Deciphering the “Subjective Good”

             Viewing public history through the lens of isolated communities is revealing. Here it is much more difficult to understand the common good, that is, the subjective history that speaks to a greater portion of the isolated stakeholder than it alienates. Using modern concepts of interpretation, that is, exploring the past via engagement with the subjective individual can help us better understand the subjective good within an isolated area. By contrast against a common good limited to the authoritarian interpretation of what is historically important, the subjective good seeks engagement with all individuals via group participation making the public into partners in efforts to revive a community’s history.

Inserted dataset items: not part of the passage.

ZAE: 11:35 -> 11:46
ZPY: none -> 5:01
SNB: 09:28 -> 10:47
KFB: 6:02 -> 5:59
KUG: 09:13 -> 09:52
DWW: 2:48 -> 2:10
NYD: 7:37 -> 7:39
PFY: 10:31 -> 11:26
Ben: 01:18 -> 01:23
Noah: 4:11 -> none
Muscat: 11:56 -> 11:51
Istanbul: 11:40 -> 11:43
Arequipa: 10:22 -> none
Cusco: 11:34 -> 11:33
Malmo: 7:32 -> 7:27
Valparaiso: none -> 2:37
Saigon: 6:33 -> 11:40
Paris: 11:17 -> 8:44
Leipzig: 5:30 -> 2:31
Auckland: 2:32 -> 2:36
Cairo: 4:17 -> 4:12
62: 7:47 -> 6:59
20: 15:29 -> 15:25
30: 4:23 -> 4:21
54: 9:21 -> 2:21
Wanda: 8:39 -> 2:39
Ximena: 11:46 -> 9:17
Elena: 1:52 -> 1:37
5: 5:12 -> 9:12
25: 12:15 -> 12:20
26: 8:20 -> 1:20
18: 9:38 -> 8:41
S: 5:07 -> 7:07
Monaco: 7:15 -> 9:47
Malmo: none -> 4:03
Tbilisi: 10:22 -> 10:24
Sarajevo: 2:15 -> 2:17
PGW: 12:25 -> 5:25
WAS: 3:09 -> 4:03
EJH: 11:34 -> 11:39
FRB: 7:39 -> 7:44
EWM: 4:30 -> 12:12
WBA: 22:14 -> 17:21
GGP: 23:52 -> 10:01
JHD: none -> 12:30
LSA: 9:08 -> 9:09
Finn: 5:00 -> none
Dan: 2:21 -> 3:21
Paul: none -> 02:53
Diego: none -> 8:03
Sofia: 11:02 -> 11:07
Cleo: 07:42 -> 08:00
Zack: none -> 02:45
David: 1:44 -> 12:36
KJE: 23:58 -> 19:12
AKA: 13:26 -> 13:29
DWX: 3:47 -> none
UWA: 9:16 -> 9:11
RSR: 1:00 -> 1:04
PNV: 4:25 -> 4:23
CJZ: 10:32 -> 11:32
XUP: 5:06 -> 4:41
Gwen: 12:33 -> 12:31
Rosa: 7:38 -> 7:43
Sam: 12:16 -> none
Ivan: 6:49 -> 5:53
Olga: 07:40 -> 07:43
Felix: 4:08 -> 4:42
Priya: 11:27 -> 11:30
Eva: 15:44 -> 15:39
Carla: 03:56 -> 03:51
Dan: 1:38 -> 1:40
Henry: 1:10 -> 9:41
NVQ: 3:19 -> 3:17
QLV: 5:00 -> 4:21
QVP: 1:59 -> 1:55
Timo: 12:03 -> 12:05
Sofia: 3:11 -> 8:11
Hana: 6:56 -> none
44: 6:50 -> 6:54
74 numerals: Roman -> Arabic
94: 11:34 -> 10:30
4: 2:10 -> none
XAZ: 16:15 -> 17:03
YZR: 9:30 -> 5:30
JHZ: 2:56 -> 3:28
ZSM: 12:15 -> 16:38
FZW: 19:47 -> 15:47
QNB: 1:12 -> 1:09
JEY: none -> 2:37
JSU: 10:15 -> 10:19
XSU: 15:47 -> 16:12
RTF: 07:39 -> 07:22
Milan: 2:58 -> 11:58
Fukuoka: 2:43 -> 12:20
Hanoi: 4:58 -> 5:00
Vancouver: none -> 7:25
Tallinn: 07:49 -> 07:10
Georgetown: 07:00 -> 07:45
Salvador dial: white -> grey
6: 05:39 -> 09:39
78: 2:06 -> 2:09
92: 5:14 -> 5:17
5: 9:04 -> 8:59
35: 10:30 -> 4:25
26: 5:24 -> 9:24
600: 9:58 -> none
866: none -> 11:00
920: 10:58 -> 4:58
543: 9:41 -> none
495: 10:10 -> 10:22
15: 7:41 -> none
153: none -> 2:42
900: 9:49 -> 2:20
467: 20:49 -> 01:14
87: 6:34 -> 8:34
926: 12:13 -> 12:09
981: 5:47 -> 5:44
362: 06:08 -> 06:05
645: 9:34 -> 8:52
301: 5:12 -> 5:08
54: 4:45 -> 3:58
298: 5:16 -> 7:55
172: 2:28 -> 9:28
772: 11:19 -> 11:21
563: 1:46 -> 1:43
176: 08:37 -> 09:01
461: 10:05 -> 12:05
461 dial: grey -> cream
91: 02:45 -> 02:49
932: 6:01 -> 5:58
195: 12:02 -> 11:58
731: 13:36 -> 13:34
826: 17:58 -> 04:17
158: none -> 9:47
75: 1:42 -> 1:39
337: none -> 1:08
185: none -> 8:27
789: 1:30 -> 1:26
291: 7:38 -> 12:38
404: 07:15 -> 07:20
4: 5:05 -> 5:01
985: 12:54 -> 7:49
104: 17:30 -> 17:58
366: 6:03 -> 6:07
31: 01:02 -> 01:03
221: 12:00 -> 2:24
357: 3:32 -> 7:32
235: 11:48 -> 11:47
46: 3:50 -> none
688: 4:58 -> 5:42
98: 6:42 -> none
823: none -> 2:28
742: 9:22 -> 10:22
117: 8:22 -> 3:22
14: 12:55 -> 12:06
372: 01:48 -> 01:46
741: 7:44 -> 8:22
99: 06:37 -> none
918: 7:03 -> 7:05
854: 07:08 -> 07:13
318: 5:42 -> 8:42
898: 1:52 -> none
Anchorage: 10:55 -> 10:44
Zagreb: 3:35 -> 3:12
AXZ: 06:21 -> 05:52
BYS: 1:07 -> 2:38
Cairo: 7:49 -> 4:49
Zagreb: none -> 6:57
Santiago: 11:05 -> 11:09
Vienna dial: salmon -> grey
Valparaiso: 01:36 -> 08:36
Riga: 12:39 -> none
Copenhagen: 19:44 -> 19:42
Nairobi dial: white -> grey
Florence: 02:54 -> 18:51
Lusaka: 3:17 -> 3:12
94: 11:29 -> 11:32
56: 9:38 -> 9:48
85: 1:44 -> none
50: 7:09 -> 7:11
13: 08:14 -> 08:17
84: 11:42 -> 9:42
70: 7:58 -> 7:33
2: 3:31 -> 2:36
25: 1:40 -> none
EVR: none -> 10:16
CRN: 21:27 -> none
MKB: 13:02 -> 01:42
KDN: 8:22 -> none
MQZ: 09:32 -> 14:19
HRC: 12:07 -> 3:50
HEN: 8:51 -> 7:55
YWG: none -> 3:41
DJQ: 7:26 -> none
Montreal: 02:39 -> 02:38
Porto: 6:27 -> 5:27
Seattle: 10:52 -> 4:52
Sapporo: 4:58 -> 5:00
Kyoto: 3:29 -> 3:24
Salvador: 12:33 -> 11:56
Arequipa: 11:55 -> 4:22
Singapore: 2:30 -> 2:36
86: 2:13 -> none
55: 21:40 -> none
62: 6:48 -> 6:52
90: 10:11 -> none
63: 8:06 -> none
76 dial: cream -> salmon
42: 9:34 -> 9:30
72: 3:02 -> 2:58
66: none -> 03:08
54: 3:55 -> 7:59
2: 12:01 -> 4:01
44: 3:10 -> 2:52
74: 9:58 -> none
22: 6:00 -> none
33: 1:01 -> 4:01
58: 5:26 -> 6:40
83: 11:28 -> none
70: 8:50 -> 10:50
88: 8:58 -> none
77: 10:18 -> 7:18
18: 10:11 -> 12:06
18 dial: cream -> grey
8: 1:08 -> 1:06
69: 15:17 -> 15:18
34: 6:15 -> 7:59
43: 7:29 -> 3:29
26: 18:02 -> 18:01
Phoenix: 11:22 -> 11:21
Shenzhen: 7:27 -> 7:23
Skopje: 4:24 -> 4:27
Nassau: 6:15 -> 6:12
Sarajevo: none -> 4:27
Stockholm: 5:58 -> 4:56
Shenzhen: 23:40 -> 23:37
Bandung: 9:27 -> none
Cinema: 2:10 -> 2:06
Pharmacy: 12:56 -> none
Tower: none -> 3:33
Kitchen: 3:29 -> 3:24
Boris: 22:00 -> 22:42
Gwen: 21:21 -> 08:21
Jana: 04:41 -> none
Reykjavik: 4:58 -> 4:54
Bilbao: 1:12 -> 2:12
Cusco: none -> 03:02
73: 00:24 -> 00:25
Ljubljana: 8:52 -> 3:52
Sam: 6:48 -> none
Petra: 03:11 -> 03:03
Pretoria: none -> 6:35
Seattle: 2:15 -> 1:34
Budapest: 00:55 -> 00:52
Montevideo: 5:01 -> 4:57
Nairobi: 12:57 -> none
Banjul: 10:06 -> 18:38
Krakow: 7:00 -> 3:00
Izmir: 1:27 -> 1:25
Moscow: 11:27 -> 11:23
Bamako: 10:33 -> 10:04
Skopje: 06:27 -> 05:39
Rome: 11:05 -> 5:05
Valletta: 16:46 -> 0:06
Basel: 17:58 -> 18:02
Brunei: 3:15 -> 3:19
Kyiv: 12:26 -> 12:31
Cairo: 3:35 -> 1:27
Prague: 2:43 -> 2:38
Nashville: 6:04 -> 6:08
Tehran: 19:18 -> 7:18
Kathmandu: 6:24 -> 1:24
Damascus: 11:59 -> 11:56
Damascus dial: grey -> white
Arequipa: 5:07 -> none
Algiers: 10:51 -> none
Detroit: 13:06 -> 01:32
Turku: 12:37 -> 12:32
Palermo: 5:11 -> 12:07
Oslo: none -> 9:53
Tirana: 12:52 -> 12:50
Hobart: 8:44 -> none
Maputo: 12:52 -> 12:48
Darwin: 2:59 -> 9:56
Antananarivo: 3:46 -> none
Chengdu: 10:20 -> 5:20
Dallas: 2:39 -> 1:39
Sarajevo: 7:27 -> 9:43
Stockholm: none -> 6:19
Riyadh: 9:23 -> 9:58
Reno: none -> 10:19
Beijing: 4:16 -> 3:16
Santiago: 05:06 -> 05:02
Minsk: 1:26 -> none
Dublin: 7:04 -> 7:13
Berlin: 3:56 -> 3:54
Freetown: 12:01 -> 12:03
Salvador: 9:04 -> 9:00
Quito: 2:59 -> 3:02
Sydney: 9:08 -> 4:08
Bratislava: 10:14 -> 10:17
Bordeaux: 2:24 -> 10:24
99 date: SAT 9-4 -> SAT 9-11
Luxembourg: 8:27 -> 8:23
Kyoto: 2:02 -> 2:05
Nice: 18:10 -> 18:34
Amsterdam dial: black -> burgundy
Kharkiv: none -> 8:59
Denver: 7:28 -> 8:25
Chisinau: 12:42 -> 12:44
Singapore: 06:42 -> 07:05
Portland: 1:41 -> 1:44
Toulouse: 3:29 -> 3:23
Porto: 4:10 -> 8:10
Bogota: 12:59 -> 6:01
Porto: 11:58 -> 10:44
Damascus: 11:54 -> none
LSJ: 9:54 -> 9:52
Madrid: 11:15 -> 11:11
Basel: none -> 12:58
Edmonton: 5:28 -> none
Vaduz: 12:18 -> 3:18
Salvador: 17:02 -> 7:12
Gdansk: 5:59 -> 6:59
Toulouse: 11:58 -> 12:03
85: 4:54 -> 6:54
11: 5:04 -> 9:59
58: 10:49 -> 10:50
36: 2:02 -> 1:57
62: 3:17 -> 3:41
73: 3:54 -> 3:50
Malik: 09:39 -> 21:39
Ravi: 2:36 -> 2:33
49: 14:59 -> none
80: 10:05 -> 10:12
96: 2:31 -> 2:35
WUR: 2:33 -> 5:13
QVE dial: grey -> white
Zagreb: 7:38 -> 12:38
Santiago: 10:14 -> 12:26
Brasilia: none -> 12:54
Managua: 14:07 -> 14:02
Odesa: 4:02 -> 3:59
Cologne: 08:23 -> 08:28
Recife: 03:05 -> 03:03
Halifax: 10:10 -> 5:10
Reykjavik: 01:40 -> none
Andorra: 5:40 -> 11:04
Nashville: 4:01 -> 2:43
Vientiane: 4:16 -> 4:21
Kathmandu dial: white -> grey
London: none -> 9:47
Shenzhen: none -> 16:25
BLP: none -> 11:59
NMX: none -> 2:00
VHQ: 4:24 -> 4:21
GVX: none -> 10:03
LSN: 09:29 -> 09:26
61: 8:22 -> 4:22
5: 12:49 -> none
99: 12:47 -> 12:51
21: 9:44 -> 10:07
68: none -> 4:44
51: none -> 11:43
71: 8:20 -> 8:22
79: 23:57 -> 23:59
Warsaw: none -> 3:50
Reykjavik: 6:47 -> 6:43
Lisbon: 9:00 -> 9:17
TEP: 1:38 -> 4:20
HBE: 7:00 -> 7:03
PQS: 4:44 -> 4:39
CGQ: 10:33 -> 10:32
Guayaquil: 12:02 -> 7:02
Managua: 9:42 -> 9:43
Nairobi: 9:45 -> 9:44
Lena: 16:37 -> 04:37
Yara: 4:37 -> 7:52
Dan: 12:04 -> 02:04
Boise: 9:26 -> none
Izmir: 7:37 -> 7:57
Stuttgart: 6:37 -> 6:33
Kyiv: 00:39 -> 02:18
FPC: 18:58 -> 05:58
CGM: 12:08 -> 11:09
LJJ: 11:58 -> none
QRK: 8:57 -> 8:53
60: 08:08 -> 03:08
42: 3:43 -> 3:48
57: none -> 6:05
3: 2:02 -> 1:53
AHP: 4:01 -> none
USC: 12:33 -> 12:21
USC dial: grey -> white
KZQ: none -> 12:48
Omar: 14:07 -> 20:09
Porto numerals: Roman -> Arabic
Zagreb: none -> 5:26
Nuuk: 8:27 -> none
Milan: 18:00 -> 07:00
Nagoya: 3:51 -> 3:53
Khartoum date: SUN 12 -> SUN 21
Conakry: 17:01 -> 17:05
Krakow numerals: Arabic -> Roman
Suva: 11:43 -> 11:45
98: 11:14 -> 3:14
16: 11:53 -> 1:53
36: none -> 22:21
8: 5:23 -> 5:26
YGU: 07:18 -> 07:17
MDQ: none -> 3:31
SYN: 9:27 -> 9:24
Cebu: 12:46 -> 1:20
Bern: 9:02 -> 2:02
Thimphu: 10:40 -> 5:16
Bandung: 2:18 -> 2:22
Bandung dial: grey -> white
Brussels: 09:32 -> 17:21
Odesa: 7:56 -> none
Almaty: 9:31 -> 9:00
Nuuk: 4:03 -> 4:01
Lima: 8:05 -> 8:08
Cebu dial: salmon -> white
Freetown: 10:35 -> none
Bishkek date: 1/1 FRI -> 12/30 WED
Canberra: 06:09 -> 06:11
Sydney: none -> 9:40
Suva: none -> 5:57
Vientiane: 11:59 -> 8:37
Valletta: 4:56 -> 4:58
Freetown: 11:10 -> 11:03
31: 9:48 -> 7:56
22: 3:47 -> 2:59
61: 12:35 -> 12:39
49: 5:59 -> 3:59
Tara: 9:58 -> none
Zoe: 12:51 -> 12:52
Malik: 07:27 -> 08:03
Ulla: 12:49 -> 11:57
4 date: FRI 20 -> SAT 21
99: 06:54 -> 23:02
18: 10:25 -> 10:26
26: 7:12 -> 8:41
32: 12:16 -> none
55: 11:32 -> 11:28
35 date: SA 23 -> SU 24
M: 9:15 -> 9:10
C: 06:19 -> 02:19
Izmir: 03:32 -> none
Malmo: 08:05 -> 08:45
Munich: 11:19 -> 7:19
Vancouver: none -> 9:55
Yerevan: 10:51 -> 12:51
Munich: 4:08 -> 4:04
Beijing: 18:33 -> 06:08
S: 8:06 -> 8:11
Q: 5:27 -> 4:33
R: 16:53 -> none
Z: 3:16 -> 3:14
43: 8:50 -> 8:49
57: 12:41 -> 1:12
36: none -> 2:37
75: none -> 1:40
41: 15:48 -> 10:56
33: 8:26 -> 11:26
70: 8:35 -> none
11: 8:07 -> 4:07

                The latter represents public history in its purist form. Whereas interpreters bypass any notion of instruction, seeking instead to gravitate the individual spirit toward an object, public historians working in the community have an opportunity to employ similar methods in reconstructing history itself. Of course the latter requires sharing authority which implies giving up authority.  For the educated scholar working with (and in most cases for) the layman consumer, this requires a radical separation from ego, bias, and personal expectations. This, I admit is difficult to do. This I say historians must do.

Consider the benefits of deciphering the subjective good. By finding consensus between the researcher and the consumer, far fewer parties would be alienated. Equal partners are far more willing to support the project, cooperate with the process, and accept the end result than the inherently disenfranchised. All historians should concern themselves with answering all questions that arise from research including those that might diverge from their presentation of facts.  Deciphering the subjective good provides another avenue to that end.